The Fellers’ musicianship is the sort that critics call “accidental virtuosity”: nobody formally trained, everyone freakishly attuned. Their arrangements feel like architectural riddles—guitar lines and percussive scrapes slotting into impossible angles, each piece supporting another in a way that would collapse if tampered with. The Dead had their cosmic sprawl; the Fellers had their labyrinth, each riff a beam holding up a room you didn’t know existed.
The album’s peak—its cathedral—is “Cup of Dreams,” a seven-minute mosaic of toy-synth innocence, spy-movie bass, rainstorm ambience, and dream-pop shimmer. It unfurls like McCartney’s medley-brain run through a kaleidoscope: six miniature songs stitched together, each one beautiful in a way you almost forget as soon as it ends. You can imagine, for half a second, an alternate timeline in which the Fellers did get big—festival crowds swaying, lighters up, half-remembered words shouted into the void.
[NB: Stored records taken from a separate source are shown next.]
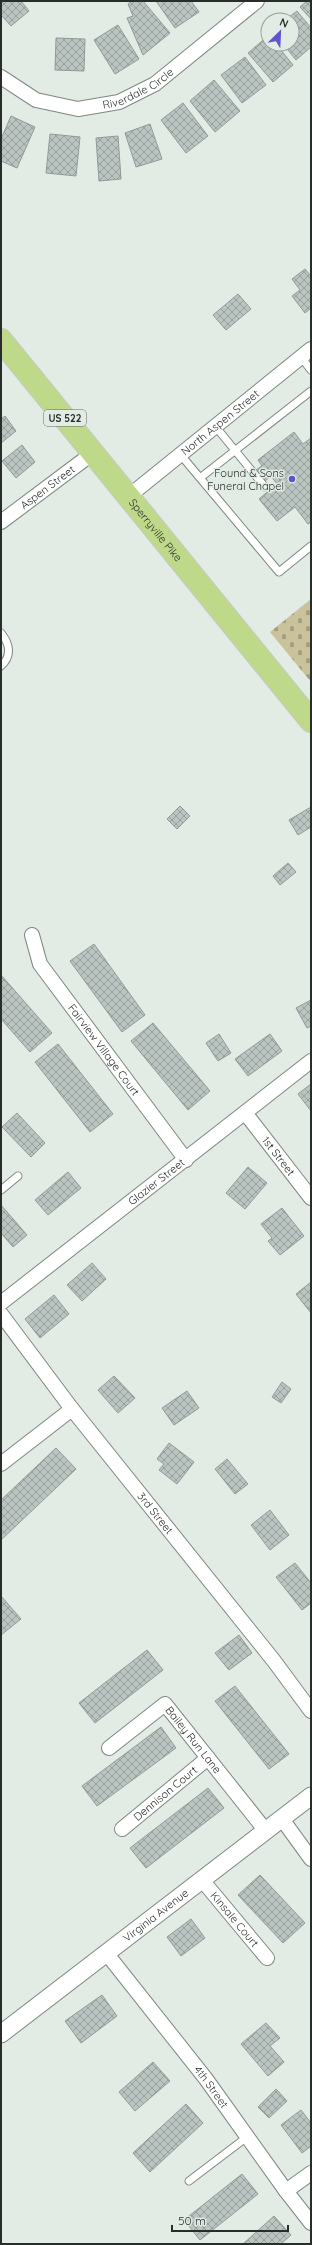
<svg xmlns="http://www.w3.org/2000/svg" width="312" height="2245" viewBox="0 0 312 2245" font-family="Quicksand,sans-serif">
  <style>
    .cemetery { fill: url(#cemetery-stones) }
    .building { fill: url(#building-cross-hatch); stroke: #909b98 }
    .lines { fill: none; stroke-linecap: round; stroke-linejoin: round }
    .service-casing { stroke: #7f8781; stroke-width: 9 }
    .minor-casing { stroke: #7f8781; stroke-width: 16 }
    .tertiary-casing { stroke: #7f8781; stroke-width: 19 }
    .primary-casing { stroke: #c7c8c8; stroke-width: 24 }
    .service { stroke: #fff; stroke-width: 7 }
    .minor { stroke: #fff; stroke-width: 14 }
    .tertiary { stroke: #fff; stroke-width: 17 }
    .primary { stroke: #bfd98a; stroke-width: 22 }
    .poi-dot { fill: #6154cd; stroke: #e2ebe4; stroke-width: 1.5 }
    .labels { text-anchor: middle; dominant-baseline: central; stroke-width: 3; stroke-linejoin: round; paint-order: stroke }
    .shield { fill: #e2ebe4; stroke: #606662; stroke-width: 1 }
    .shield-label { font-size: 10px; font-weight: bold; fill: #292d2a }
    .street-label { font-size: 11px; fill: #292d2a; stroke: #e2ebe4 }
    .poi-label { font-size: 11px; fill: #292d2a; stroke: #e2ebe4; text-anchor: end }
  </style>
  <defs>
    <pattern id="cemetery-stones" width="16" height="16" patternUnits="userSpaceOnUse"><rect width="16" height="16" fill="#c9c29b"/><path d="M2 7V4a2 2 0 0 1 4 0v3zM10 15v-3a2 2 0 0 1 4 0v3z" fill="#a39e7f"/></pattern>
    <pattern id="building-cross-hatch" width="8" height="8" patternUnits="userSpaceOnUse"><rect width="8" height="8" fill="#bac5c2"/><path d="M0 0l8 8M0 8l8-8" fill="none" stroke="#97a09e"/></pattern>
  </defs>
  <rect width="100%" height="100%" fill="#e2ebe4"/>
  <!-- cemetery -->
  <path class="cemetery" d="M311,599V682L270,632Z"/>
  <!-- building -->
  <path class="building" d="M1,1H21L29,11L11,26L1,15Z
    M132,1H143L170,33L143,55L127,18L133,16L128,4Z
    M156,1H191L199,12L175,28Z
    M307,1H311V19L300,7Z
    M297,11L311,28V47L296,60L283,44H292V20H285Z
    M118,25L139,59L115,74L94,40Z
    M268,36V44H276L293,65L273,82L248,53Z
    M56,38L85,39L84,71L55,70Z
    M245,57L266,85L242,103L221,75Z
    M214,80L240,111L215,132L190,101Z
    M183,103L208,136L186,153L161,120Z
    M11,116L35,127L17,168L1,161V139Z
    M150,124L162,159L136,167L125,133Z
    M50,134L80,137L76,176L46,173Z
    M118,136L121,179L99,181L96,138Z
    M305,269L311,276V308L305,313L292,296L300,290L292,279Z
    M238,294L251,309L226,330L213,315Z
    M5,416L16,431L1,443V419Z
    M294,432L303,444L311,438V522L308,524L295,507L277,521L259,499L277,484L271,476L265,481L256,470L262,466L258,460Z
    M22,445L35,462L16,478L2,461Z
    M180,806L190,816L177,829L167,819Z
    M311,807V827L298,835L289,820Z
    M288,863L296,872L280,885L273,876Z
    M94,944L145,1015L122,1032L70,961Z
    M1,975L52,1033L30,1052L1,1019Z
    M311,1000V1026L307,1028L296,1008Z
    M153,1023L210,1091L188,1110L131,1041Z
    M219,1034L231,1053L218,1061L206,1043Z
    M270,1034L282,1051L248,1076L235,1059Z
    M58,1044L113,1114L90,1132L35,1062Z
    M311,1084V1111L298,1094Z
    M17,1113L45,1143L31,1157L2,1127Z
    M248,1167L267,1183L245,1209L226,1193Z
    M68,1172L81,1188L48,1215L35,1200Z
    M1,1205L27,1235L13,1247L1,1233Z
    M282,1208L304,1236L280,1255L268,1241L272,1238L261,1224Z
    M92,1263L106,1279L82,1301L67,1285Z
    M311,1282V1313L296,1294Z
    M54,1295L69,1314L40,1338L25,1319Z
    M114,1376L135,1398L118,1413L98,1390Z
    M282,1382L291,1389L281,1403L272,1397Z
    M187,1391L199,1408L174,1425L162,1408Z
    M169,1443L194,1462L177,1484L159,1470L164,1464L157,1459Z
    M56,1448L76,1469L1,1540V1500Z
    M227,1459L248,1484L235,1494L215,1469Z
    M270,1510L289,1535L270,1550L251,1525Z
    M295,1563L311,1583V1603L302,1610L276,1577Z
    M1,1596L21,1619L1,1635Z
    M239,1635L252,1653L229,1670L215,1653Z
    M147,1650L163,1670L95,1723L79,1703Z
    M235,1686L289,1754L269,1769L215,1701Z
    M161,1727L176,1748L97,1806L82,1786Z
    M208,1788L224,1808L146,1868L130,1848Z
    M260,1875L305,1923L283,1943L238,1895Z
    M191,1919L205,1938L181,1956L167,1937Z
    M102,1995L117,2016L81,2043L65,2021Z
    M266,2023L280,2038L270,2046L284,2062L268,2076L241,2044Z
    M153,2062L170,2081L135,2111L119,2092Z
    M276,2089L287,2101L269,2118L258,2107Z
    M186,2104L203,2123L150,2172L133,2153Z
    M301,2110L311,2123V2146L302,2153L281,2125Z
    M242,2174L258,2194L200,2240L184,2220Z
    M274,2216L291,2235L281,2244H243Z"/>
  <g class="lines">
    <!-- service casing -->
    <g class="service-casing">
      <path id="service" d="M301,357L311,370
        M215,426L265,487
        M180,454L200,478L311,391
        M200,478L279,572L311,546
        M1,633C10,644 12,656 1,666
        M1,1190L18,1176
        M189,2181L247,2137"/>
    </g>
    <!-- minor casing -->
    <g class="minor-casing">
      <g id="minor">
        <path id="s1" d="M1,77L36,100L78,109L119,102L155,84L257,1"/>
        <path id="s2" d="M129,496L311,349"/>
        <path id="s3" d="M1,522L93,453"/>
        <path id="s4" d="M32,935L40,964L186,1160"/>
        <path id="s5" d="M246,1114L311,1198"/>
        <path id="s6" d="M1,1303L311,1061"/>
        <path id="s7" d="M1,1314L72,1409L274,1661L311,1711"/>
        <path d="M1,1464L72,1409"/>
        <path id="s8" d="M109,1748L165,1704L266,1831"/>
        <path d="M282,1819L311,1859"/>
        <path id="s9" d="M122,1829L208,1758"/>
        <path id="s10" d="M202,1880L267,1958"/>
        <path id="s11" d="M107,1954L206,2079L286,2191L311,2223"/>
        <path d="M286,2191L311,2173"/>
      </g>
    </g>
    <!-- tertiary casing -->
    <g class="tertiary-casing">
      <g id="tertiary">
        <path id="s12" d="M1,2034L311,1796"/>
      </g>
    </g>
    <!-- primary casing -->
    <g class="primary-casing">
      <g id="primary">
        <path id="s13" d="M1,340L311,721"/>
      </g>
    </g>
    <!-- service -->
    <use href="#service" class="service"/>
    <!-- minor -->
    <use href="#minor" class="minor"/>
    <!-- tertiary -->
    <use href="#tertiary" class="tertiary"/>
    <!-- primary -->
    <use href="#primary" class="primary"/>
  </g>
  <!-- markers -->
  <circle class="poi-dot" cx="292" cy="479" r="4"/>
  <g class="labels">
    <!-- shield labels -->
    <rect class="shield" x="44" y="410" width="42" height="16" rx="3"/>
    <g class="shield-label">
      <text x="65" y="418">US 522</text>
    </g>
    <!-- street labels -->
    <g class="street-label">
      <text stroke="none"><textPath href="#s1" startOffset="149">Riverdale Circle</textPath></text>
      <text stroke="none"><textPath href="#s2" startOffset="117">North Aspen Street</textPath></text>
      <text stroke="none"><textPath href="#s3" startOffset="58">Aspen Street</textPath></text>
      <text stroke="none"><textPath href="#s13" startOffset="245">Sperryville Pike</textPath></text>
      <text stroke="none"><textPath href="#s4" startOffset="137">Fairview Village Court</textPath></text>
      <text stroke="none"><textPath href="#s5" startOffset="53">1st Street</textPath></text>
      <text stroke="none"><textPath href="#s6" startOffset="197">Glazier Street</textPath></text>
      <text stroke="none"><textPath href="#s7" startOffset="252">3rd Street</textPath></text>
      <text stroke="none"><textPath href="#s8" startOffset="117">Bailey Run Lane</textPath></text>
      <text stroke="none"><textPath href="#s9" startOffset="56">Dennison Court</textPath></text>
      <text stroke="none"><textPath href="#s12" startOffset="195">Virginia Avenue</textPath></text>
      <text stroke="none"><textPath href="#s10" startOffset="51">Kinsale Court</textPath></text>
      <text stroke="none"><textPath href="#s11" startOffset="169">4th Street</textPath></text>
    </g>
    <!-- poi labels -->
    <g class="poi-label">
      <text x="284" y="473">Found &amp; Sons<tspan x="284" dy="13">Funeral Chapel</tspan></text>
    </g>
  </g>
  <!-- border -->
  <rect width="312" height="2245" fill="none" stroke="#292d2a" stroke-width="4"/>
  <!-- north arrow -->
  <g transform="translate(280 32) rotate(24)"><circle r="19" fill="#e2ebe4" stroke="#989f9a"/>
  <path d="M0-3L7 15L0 10L-7 15Z" fill="#6154cd"/>
  <text y="-6" font-size="11" font-weight="bold" text-anchor="middle" fill="#292d2a">N</text>
  </g>
  <!-- scale -->
  <path d="M172 2225v6h116v-6" fill="none" stroke="#292d2a" stroke-width="2"/>
  <text x="178" y="2225" font-size="12" fill="#292d2a" stroke="#e2ebe4" stroke-width="3" paint-order="stroke">50 m</text>
</svg>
Yet Strangers is heavy with endings. “Socket” revisits a childhood near-death in jagged flashes. “Hundreds of Years” contrasts human pettiness with the patience of trees. “Cup of Dreams” erupts into a cleansing flood. “The Operation” turns surgical death into cosmic ascension, sung like a drunken hymn from some parallel afterlife.
“We were thinking about ending,” Hageman admitted. And in a sense, they were right: alternative rock’s so-called golden hour was collapsing in real time. Cobain was gone; the majors were pivoting toward grayscale post-grunge xeroxes. Live’s Throwing Copper was about to become the blueprint for the industry’s next, safer era. The Fellers, out of step with the world, were getting chased offstage so the professionals could get to work.
After one more year of touring and one more album—the equally dazzling I Hope It Lands—they drifted out of the career phase of the band. Their 2001 swan song, Bob Dinners and Larry Noodles Present Tubby Turdner’s Celebrity Avalanche, all chaotic title and soft heartbreak, opens with “91 Dodge Van,” a eulogy for the long, beautiful slog. They also included a track called “Boob Feeler.” Duality was the brand.
But Strangers ends with a last flash of tenderness: “Noble Experiment,” a waltz sung by Eickelberg that has become the band’s closest thing to a standard. A lullaby for humanity’s extinction, delivered with bizarre joy. If life is exhausting—if failure is inevitable—then perhaps ending becomes a kind of freedom. You evaporate into sparrows, into weeds breaking through concrete. You keep going, in some quieter form.
Thinking Fellers Union Local 282 never achieved the posthumous glow of Pavement or Duster; their audience remains the freaks, the obsessives, the listeners who enjoy the sensation of being lost. But Strangers From the Universe remains—like the trees that outlast us in “Hundreds of Years”—a monument to the uncharted. Strange, intricate, unmarketable, alive.
A record that shouldn’t exist, yet somehow does. A noble experiment that refuses to call it a day.